» EXERCICES
(A) Recopiez le passage du texte sur le film « En attendant les hirondelles », de « C'est un film » à « récente de l’Algérie. ».
(B) Poursuivez le texte sur le film « En attendant les hirondelles » en enchaînant sur sa dernière phrase.

» TEXTE EXTRAIT
───

L'Algérie d'aujourd'hui. Trois histoires. Trois personnages au carrefour de leur vie. Trois choix.  Ceux de Mourad, de Dahman et d'Aïcha, les trois héros d'"En attendant les hirondelles", premier long-métrage du réalisateur algérien Karim Moussaoui.

C'est un film passionné et pudique, à l'image du pays qu'il dépeint, avec justesse et lucidité, sans concession ni compromission. Sélectionné à Cannes dans la catégorie "Un certain regard", "En attendant les hirondelles" entrelace trois histoires, trois portraits d’hommes et de femmes aux prises avec la vie, le quotidien et l’Histoire récente de l’Algérie.

 
Aicha
©Hichem Merouche
Il y a Mourad (Mohamed Djouri), un promoteur immobilier, témoin d'une agression nocturne, et qui a laissé la victime pour morte, peut-être pour s'éviter des ennuis, paralysé par sa propre passivité, sa propre lâcheté.
Il y a Aïcha (Hania Amar), une jeune femme traditionnelle, titraillée entre ses sentiments pour son ancien amour Djalil (Mehdi Ramdani) et un mariage de raison auquel elle a consenti. Et enfin, il y a Dahman (Hassan Kachach), un neurologue ambitieux qui se trouve d'un coup confronté à son passé, aux horreurs de la guerre civile...

"À l’orée du 21ème siècle, l’Algérie sort d’une décennie sanglante dont les traumatismes sont encore vivaces aujourd’hui. De nouveaux modes de vie et de pensée s’installent et nous vivons, en quelque sorte, sans nous soucier de l’avenir, sans perspectives, dans un état d’amnésie heureuse", confie Karim Moussaoui. "Mais ce système atteint vite ses limites. Une certaine détresse qui persistait en nous, figée dans le temps, ressurgit."

Des héros "aux carrefours de leur vie"

Aux "carrefours" de leur vie, les héros d'"En attendant les hirondelles" sont donc "tous amenés à quitter leur zone de confort, confort matériel ou idéologique",  note le réalisateur. "Ce qui m'intéresse en tout cas c'est cette possibilité qui est offerte aux personnages d'aller expérimenter quelque chose de nouveau qui peut être inconfortable, parfois risqué et qui n'est pas fait."

 
©Hichem Merouche
Concentré sur trois histoires autonomes, le film de Karim Moussaoui esquisse ainsi trois portraits d'anti-héros perdus, déboussolés, à la croisée des chemins. Car que ce soit Mourad, Aïcha ou Dahman, tous sont arrivés au bout de leur logique, de leurs désirs, parfois aussi au bout de leurs illusions. 
Confrontés à la corruption, au patriarcat et aux fantomes du passé, ils restent prisonniers d'un carcan social si lourd, qu'ils sont au bord de l'asphyxie.

───

» JEU DE DONNÉES
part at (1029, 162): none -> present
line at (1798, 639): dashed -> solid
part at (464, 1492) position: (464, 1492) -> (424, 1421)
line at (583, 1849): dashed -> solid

───

» LISTE DES RÉPONSES
(A)
C'est un film passionné et pudique, à l'image du pays qu'il dépeint, avec justesse et lucidité, sans concession ni compromission. Sélectionné à Cannes dans la catégorie "Un certain regard", "En attendant les hirondelles" entrelace trois histoires, trois portraits d’hommes et de femmes aux prises avec la vie, le quotidien et l’Histoire récente de l’Algérie.

(B)
"J'ai l'impression que les trois ont perdu toute forme de spontanéité", explique le cinéaste. "Il y a toujours ce calcul-là de ce qu'on va faire pour ne pas perdre, mais au final ils perdent, ils perdent la vie."

Radiographie d'une Algérie figée, dans l'attente

Le film traverse divers milieux sociaux, du couple bourgeois à la famille modeste, de la femme "émancipée" à la femme "traditionnelle", de l’homme fortuné et expérimenté au jeune idéaliste désargenté, en passant par ceux dont l’obsession est de gravir les échelons sociaux... A sa manière douce et discrète, Karim Moussaoui dépeint aussi tout un territoire, du nord au sud du pays, en suivant les périples en voiture de ses personnages, d'Alger à Constantine en passant par Biskrah.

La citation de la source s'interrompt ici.